## Work to complete
In the passage below about early home computers, decide whether each statement agrees with the text, answering yes or no and quoting the words that settle it: (a) The TRS80 Model 1 was bought in 1980. (b) The Tandy 1000 had no hard drive. (c) The brother who was lent the Tandy 1000 later gave it back.

Segment Start: Document excerpt

There is a vintage computer section on eBay that has a lot of Commodore bits and pieces.
My family’s first computer was the TRS80 Model 1, purchased sometime between 1976 and 1978 (I just remember that it was while I was in college). We mostly played pong with it…or was the with the Timex Sinclair ZX80 that came later, about 1980 if I remember correctly? No, must have been the Tandy becuase I left home in 1978 and I don’t remember playing pong to any great extent while visiting.
My first computer was also a Tandy 8088, the 1000. No hard drive, but two floppies so I had no problem putting my WordStar (the greatest word-processing program ever written) disk into one drive and saving my data on the other. It was especially great because my dad had the computer first and before I got it he had already replaced one of the 5¼" drives with one of those nifty new 3½" drives! I used it mostly for homework when I went back to school in 1989. Somewhere around 1995 I lent it to my brother, who somehow thought I said “here, have it, it’s yours” and sold it in a garage sale!

Segment End: Document excerpt
Segment Start: Source material

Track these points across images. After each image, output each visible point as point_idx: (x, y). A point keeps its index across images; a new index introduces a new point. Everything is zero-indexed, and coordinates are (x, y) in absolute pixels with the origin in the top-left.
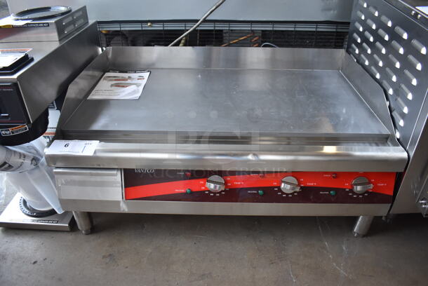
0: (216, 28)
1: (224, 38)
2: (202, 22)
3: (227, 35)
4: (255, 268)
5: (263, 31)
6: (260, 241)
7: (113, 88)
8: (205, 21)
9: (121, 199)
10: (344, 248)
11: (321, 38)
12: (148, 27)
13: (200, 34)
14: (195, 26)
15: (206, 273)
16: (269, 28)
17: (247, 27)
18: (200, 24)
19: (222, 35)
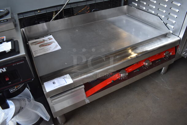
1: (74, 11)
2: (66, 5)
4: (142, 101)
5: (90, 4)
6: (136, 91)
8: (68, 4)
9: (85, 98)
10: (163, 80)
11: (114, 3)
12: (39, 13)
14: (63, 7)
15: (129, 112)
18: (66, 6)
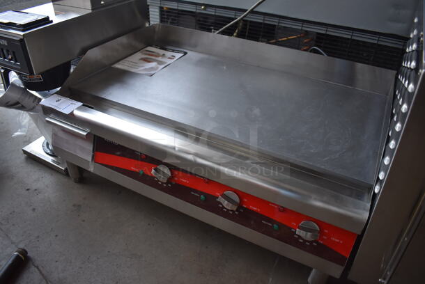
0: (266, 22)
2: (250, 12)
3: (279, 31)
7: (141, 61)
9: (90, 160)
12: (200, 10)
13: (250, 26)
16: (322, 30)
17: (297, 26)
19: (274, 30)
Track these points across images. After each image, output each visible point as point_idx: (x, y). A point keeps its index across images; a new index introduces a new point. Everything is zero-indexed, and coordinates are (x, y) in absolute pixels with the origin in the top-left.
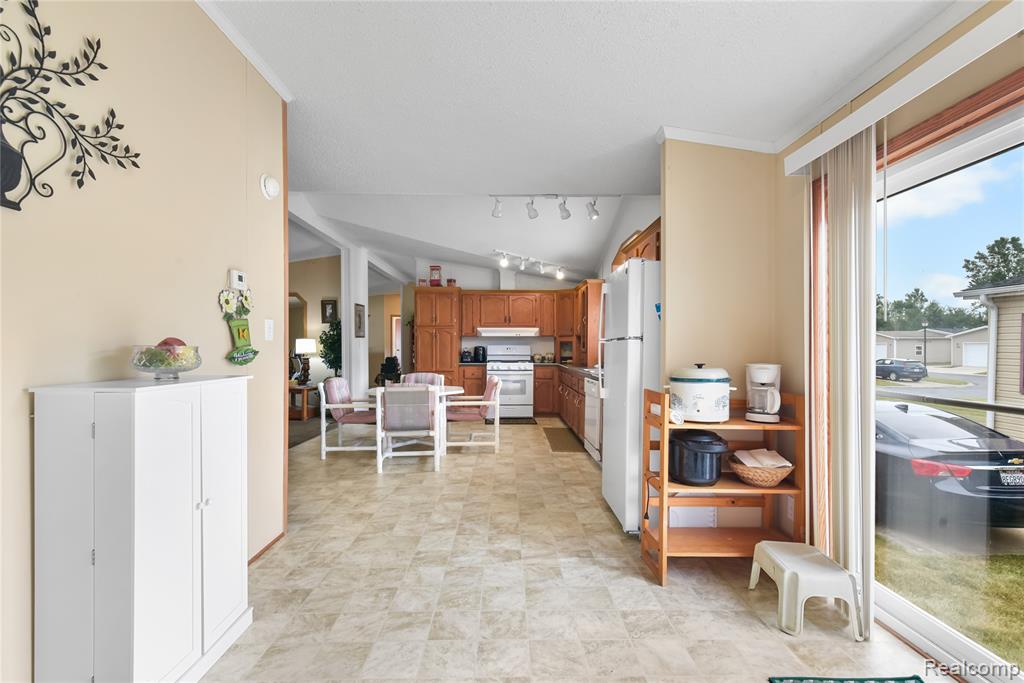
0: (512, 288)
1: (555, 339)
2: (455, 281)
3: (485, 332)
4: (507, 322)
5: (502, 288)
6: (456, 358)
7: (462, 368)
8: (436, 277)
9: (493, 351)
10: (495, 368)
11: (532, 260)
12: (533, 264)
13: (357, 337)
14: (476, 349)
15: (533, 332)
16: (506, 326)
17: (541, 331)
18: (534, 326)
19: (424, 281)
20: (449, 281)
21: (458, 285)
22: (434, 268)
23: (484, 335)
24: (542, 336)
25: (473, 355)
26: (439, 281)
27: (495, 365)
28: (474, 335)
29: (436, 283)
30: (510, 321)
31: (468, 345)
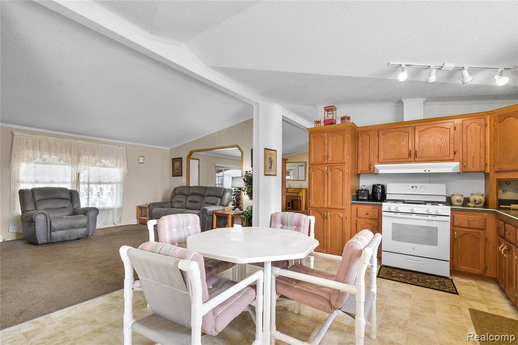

Segment End: Source material

## Answer section
(a) No: "purchased sometime between 1976 and 1978"
(b) Yes: "No hard drive, but two floppies"
(c) No: "sold it in a garage sale!"